By SUSAN LAHEY
Reporter with Silicon Hills News
Scott Abel, founder and executive board member, said Spiceworks modeled the new space after it’s previous space. “We cheated and replicated the old space because people really liked it. It’s very open. We experimented with a mix of open spaces and private offices. We played with high cubes and low cubes and no cubes and people really seemed to love the low cubes, so we stopped asking.”
About 300 people can fit on each of the 50,000-square foot floors and Spiceworks has two of the floors in the building with an option on a third.“There’s a rumor we might accelerate that option,” Abel said. “We’re probably going to end up growing a little faster than we thought.”
In addition to the open spaces where various departments congregate in one section, there are private meeting rooms with names like Badger Den, Rawr, and Spice Spice.

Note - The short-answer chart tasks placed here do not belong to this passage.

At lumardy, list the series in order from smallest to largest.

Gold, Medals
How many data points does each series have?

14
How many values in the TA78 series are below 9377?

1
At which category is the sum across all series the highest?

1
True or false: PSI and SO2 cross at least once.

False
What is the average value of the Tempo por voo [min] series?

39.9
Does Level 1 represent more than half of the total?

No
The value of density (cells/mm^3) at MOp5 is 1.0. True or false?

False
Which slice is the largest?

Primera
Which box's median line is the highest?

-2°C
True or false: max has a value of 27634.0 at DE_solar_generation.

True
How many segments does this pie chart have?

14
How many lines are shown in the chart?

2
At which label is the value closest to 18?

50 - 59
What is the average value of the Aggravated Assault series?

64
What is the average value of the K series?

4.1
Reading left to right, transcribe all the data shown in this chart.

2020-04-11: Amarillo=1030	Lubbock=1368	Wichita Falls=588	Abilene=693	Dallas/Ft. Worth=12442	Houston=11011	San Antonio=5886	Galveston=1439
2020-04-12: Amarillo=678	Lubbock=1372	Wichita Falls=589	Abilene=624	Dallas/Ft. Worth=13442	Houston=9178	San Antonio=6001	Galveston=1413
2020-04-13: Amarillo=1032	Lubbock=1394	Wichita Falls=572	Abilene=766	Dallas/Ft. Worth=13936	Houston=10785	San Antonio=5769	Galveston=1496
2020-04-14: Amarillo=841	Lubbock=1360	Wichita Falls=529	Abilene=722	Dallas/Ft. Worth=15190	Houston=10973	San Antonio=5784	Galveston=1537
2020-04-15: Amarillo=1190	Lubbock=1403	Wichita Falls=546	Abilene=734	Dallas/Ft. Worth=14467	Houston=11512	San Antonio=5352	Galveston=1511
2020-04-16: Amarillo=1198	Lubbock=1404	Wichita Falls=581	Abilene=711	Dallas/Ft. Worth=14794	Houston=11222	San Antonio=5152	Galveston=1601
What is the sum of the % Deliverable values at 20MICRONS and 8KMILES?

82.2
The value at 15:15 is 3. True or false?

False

There are also several very small rooms that can let two people work together privately.
Abel was the one who recommended having a single communal kitchen for all departments on the first floor.“If you don’t force people to interact they won’t,” he said. While each area has a little station with coffee and water, the food is all down in the kitchen. “There’s all this cross department pollination,” he said. Employees tell him often how much they like it because it introduces them to people in the company they would never have met otherwise.
“Culturally it matters immensely and employees tell me about it all the time. There’s this comfort level, feeling connected,” Abel said.
Spiceworks, founded in 2006, has raised $111 million in five rounds from six investors, according to its Crunchbase profile.